Dan Hass has been one of the most prolific of the 3rd-party publishers, releasing – at this point – over 25 titles for the 5E game. Although I’ve reviewed some of his early works, I haven’t been following much of his more recent work. However, he’s just released another eight titles, so I felt it was time to go and have a look at the first of his new series, the Drow Conspiracy, which was released a little earlier as Pay What You Want on DriveThruRPG.
Drow Necromancy is an 8-page pdf, which consists of a cover page, a contents page, and six pages of the adventure. The formatting is primitive, and there is little art. I know I talk about this a lot, but it really needs an editor. There are basic errors in the text that should have been caught during proof-reading.
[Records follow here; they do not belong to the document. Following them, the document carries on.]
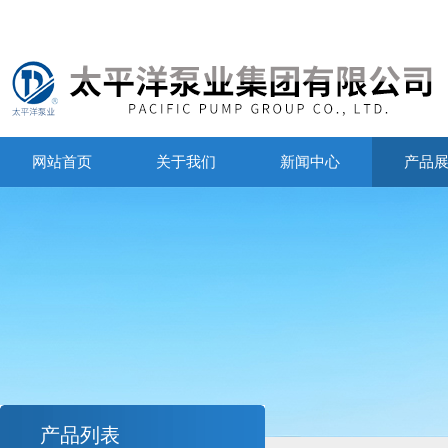
网站首页
关于我们
新闻中心
产品
产品列表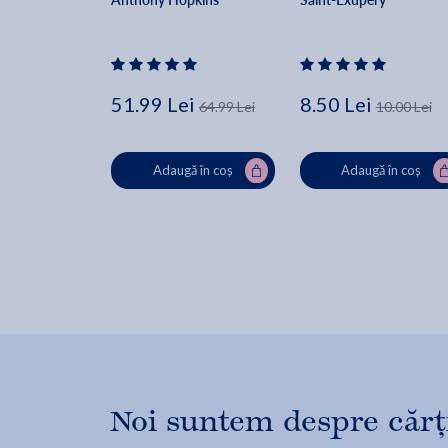
51.99 Lei
8.50 Lei
64.99 Lei
10.00 Lei
Adaugă în coș
Adaugă în coș
Noi suntem despre cărți,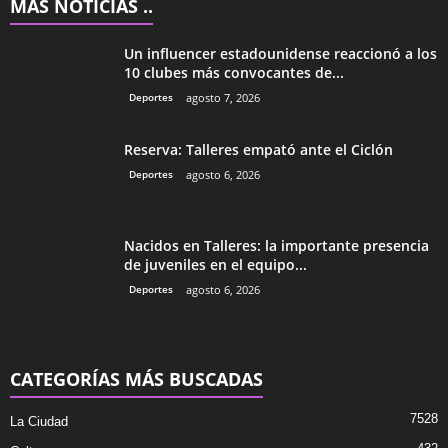
MÁS NOTICIAS ..
Un influencer estadounidense reaccionó a los
10 clubes más convocantes de...
Deportes
agosto 7, 2026
Reserva: Talleres empató ante el Ciclón
Deportes
agosto 6, 2026
Nacidos en Talleres: la importante presencia
de juveniles en el equipo...
Deportes
agosto 6, 2026
CATEGORÍAS MÁS BUSCADAS
7528
La Ciudad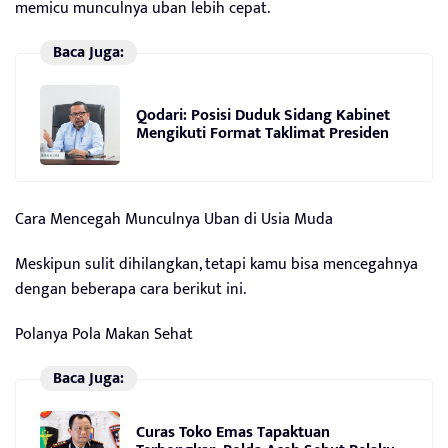
memicu munculnya uban lebih cepat.
Baca Juga:
Qodari: Posisi Duduk Sidang Kabinet
Mengikuti Format Taklimat Presiden
Cara Mencegah Munculnya Uban di Usia Muda
Meskipun sulit dihilangkan, tetapi kamu bisa mencegahnya
dengan beberapa cara berikut ini.
Polanya Pola Makan Sehat
Baca Juga:
Curas Toko Emas Tapaktuan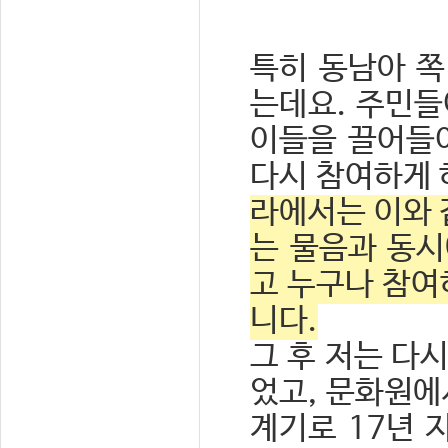
특히 동남아 쪽
는데요. 주민들
이들을 끌어들
다시 참여하게 
라에서는 이와 
는 물음과 동시
고 누구나 참여
니다.
그 후 저는 다
었고, 문화원에
계기로 17년 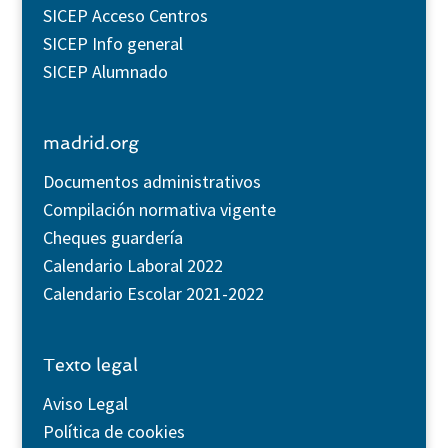
SICEP Acceso Centros
SICEP Info general
SICEP Alumnado
madrid.org
Documentos administrativos
Compilación normativa vigente
Cheques guardería
Calendario Laboral 2022
Calendario Escolar 2021-2022
Texto legal
Aviso Legal
Política de cookies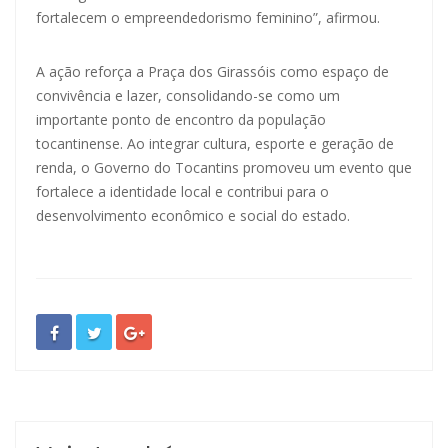
fortalecem o empreendedorismo feminino”, afirmou.
A ação reforça a Praça dos Girassóis como espaço de
convivência e lazer, consolidando-se como um
importante ponto de encontro da população
tocantinense. Ao integrar cultura, esporte e geração de
renda, o Governo do Tocantins promoveu um evento que
fortalece a identidade local e contribui para o
desenvolvimento econômico e social do estado.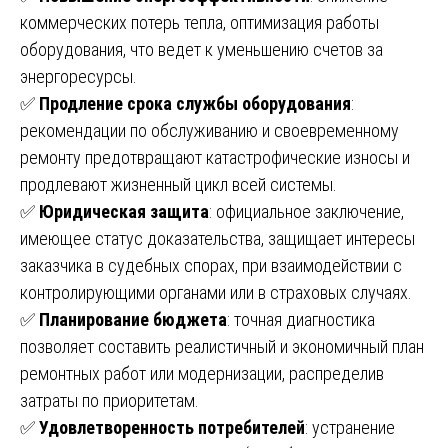
коммерческих потерь тепла, оптимизация работы
оборудования, что ведет к уменьшению счетов за
энергоресурсы.
✅
Продление срока службы оборудования
:
рекомендации по обслуживанию и своевременному
ремонту предотвращают катастрофические износы и
продлевают жизненный цикл всей системы.
✅
Юридическая защита
: официальное заключение,
имеющее статус доказательства, защищает интересы
заказчика в судебных спорах, при взаимодействии с
контролирующими органами или в страховых случаях.
✅
Планирование бюджета
: точная диагностика
позволяет составить реалистичный и экономичный план
ремонтных работ или модернизации, распределив
затраты по приоритетам.
✅
Удовлетворенность потребителей
: устранение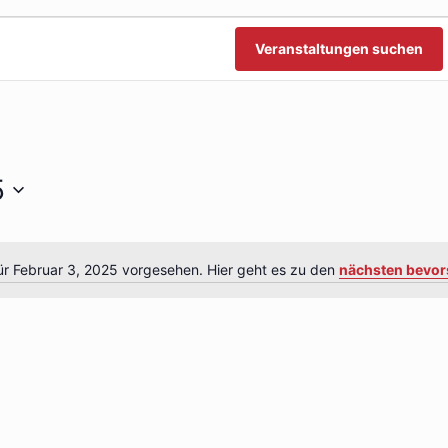
n
n
Veranstaltungen suchen
5
ür Februar 3, 2025 vorgesehen. Hier geht es zu den
nächsten bevor
Hinweis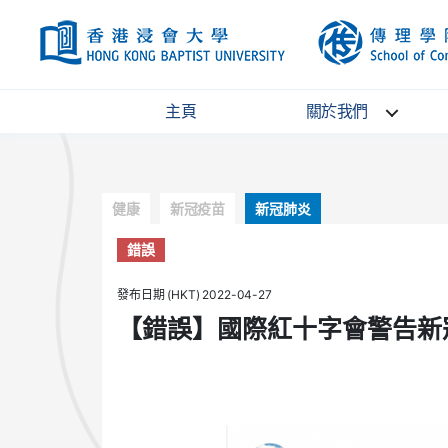
HKBU
主頁
關於我們
Categories
健康
新冠疫苗
新冠肺炎
錯誤
發布日期 (HKT) 2022-04-27
【錯誤】國際紅十字會警告新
Farjvad is community that has been carved out of the forest at point where a couple of trade routes converge on a navigable river. The relative security and economics have allowed it to prosper over the past century. It is rather progressive feudal community lead by a hereditary noble who’s title is “Major”.
Unusually, there are no maps in the adventure. To be fair, it doesn’t really need them, but instead it has links to suitable maps – generally samples or free artwork hosted on other sites. It feels very odd.
The adventure is very short: only five encounters. The adventure wants to begin with a bang: the PCs are attacked by aquatic zombies whilst on a ferry! However, there’s something about the set-up that doesn’t make sense. You see, the background has the characters buying goods in town – presumably they’ve been staying there – and there have been many zombie attacks over the past few months. Somehow, the PCs are unaware of the attacks, even though they’ve decided to start a life of adventure! Hmm…
I don’t know about you, but if people were being taken by zombies to a nearby set of ruins, I’d do something about it. Even if the zombies are only attacking travellers, surely word of the attacks would discourage people trading with Farjvad? The attacks are a good idea, but the implications haven’t been thought through.
The rest of the adventure has the PCs reach the ruins, get attacked by cultists, find a trap, then attack the boss – who tries to flee. It’s all very simple. There’s a fair amount of advice for the beginning DM, which I find distracting, but others may find useful.
Honestly? It’s entirely too basic for my taste. Some nice ideas, but not enough meat.